EXCERPT TO READ:
'''

To: TimF who wrote (142445)2/6/2002 12:27:21 AM
From: tejek  Read Replies (1) | Respond to of 1577908
 
I was refering to the supreme court. Generally when someone in the US says "the court" and the context doesn't make it clear that it is some other court it is the supreme court.

Just for the record, when someone says the court and they mean the Supreme Court, in my experience they usually cap "Court".

So again I ask if the supreme court did rule against your position would you accept the ruling?

Its not likely to happen but if they did, I would appeal it. I think that strict and well enforced gun control is so overdue in this country, its pitiful.

from what I understand in reading the ruling, the Court states that "the right to bear arms" was referring to state militias, and was inserted to satisfy the anti-Federalists who wanted more power dispersed to the states. It was never intended for everyone to carry a a gun...

The milita at the time was able bodied men with their own guns. They where sometime organizied by the states/colonies but they where not created by them. The right was the right of an individual to own arms, it may have been justified by the need of the states to call people up, but these people where not normally part of any orginization before they where called up.

'''

GOAL OF THE EXERCISE:
Continue the forum exchange above about the Supreme Court and the right to bear arms, picking up right after its final sentence.

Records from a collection

'''

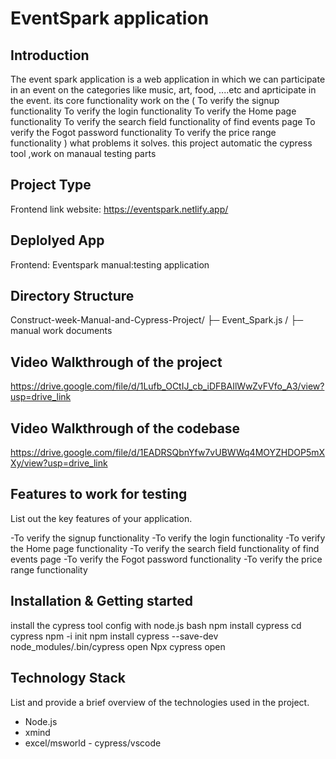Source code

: # EventSpark application

## Introduction
The event spark application is a web application in which we can participate in an event on the categories like music, art, food, ....etc and aprticipate in the event.
its core functionality work on the (
To verify the signup functionality
To verify the login functionality
To verify the Home page functionality
To verify the search field functionality of find events page
To verify the Fogot password functionality
To verify the price range functionality
) 
what problems it solves.
this project automatic the cypress tool ,work on manaual testing parts

## Project Type
Frontend link website: https://eventspark.netlify.app/

## Deplolyed App
Frontend:  Eventspark
manual:testing application

## Directory Structure
Construct-week-Manual-and-Cypress-Project/
├─ Event_Spark.js /
├─ manual work documents

## Video Walkthrough of the project
https://drive.google.com/file/d/1Lufb_OCtIJ_cb_iDFBAIlWwZvFVfo_A3/view?usp=drive_link

## Video Walkthrough of the codebase
https://drive.google.com/file/d/1EADRSQbnYfw7vUBWWq4MOYZHDOP5mXXy/view?usp=drive_link

## Features to work for testing
List out the key features of your application.

-To verify the signup functionality
-To verify the login functionality
-To verify the Home page functionality
-To verify the search field functionality of find events page
-To verify the Fogot password functionality
-To verify the price range functionality

## Installation & Getting started

install the cypress tool config with node.js 
bash
npm install  cypress
cd cypress
npm -i init
npm install cypress --save-dev
node_modules/.bin/cypress open
Npx cypress open

## Technology Stack
List and provide a brief overview of the technologies used in the project.

- Node.js
- xmind 
- excel/msworld
- cypress/vscode
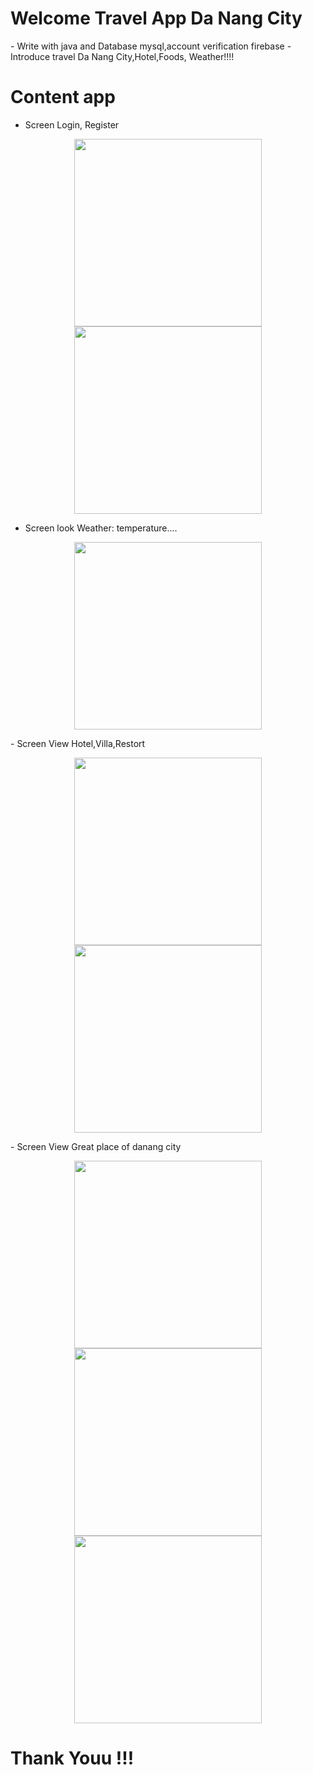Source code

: <h1>Welcome Travel App Da Nang City</h1>
- Write with java and Database mysql,account verification firebase
- Introduce travel Da Nang City,Hotel,Foods, Weather!!!!

# Content app
- Screen Login, Register
<p align="center">
  <img src="assets/images/login.png" width="300" hspace="20">
  <img src="assets/images/register.png" width="300" hspace="20">
</p>

- Screen look Weather: temperature....
<p align="center">
  <img src="assets/images/weather.png" width="300" hspace="20">
</p>
- Screen View Hotel,Villa,Restort
<p align="center">
  <img src="assets/images/hotel.png" width="300" hspace="20">
  <img src="assets/images/lang.png" width="300" hspace="20">
</p>
- Screen View Great place of danang city
<p align="center">
  <img src="assets/images/viewlocaltion.png" width="300" hspace="20">
  <img src="assets/images/travel.png" width="300" hspace="20">
  <img src="assets/images/travel11.png" width="300" hspace="20">
</p>

# Thank Youu !!!
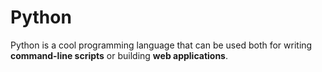 # Python

Python is a cool programming language that can be used both for writing **command-line scripts** or building **web applications**.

'''

RESPONSE AREA:
I know this will not make a difference to you but they talk about the militia as regulated by the states.....that was critical to satisfy the objections of the anti Federalists. The militia was a not a rag tag group, running around hither and yon without direction. It wasn't an army either but rather something in between. However, it definitely was not individuals independent of each other with no organization.

The parts of my previous post that are directly relevant to Miller follow

______

In Miller v. Texas, the defendant challenged a Texas statute on the bearing of pistols as violative of the Second, Fourth, and Fourteenth Amendments. The problem for Miller was that he failed to timely raise these defenses in the state trial and appellate courts, raising these
issues for the first time in the U.S. Supreme Court. While the court held that the Second and Fourth Amendment (prohibiting warrantless searches), of themselves, did not limit state action (as opposed to federal


If the argument that Miller failed to raise in a timely fashion was so compelling, why has in not been brought to bear in other Supreme Ct. cases and ruled upon?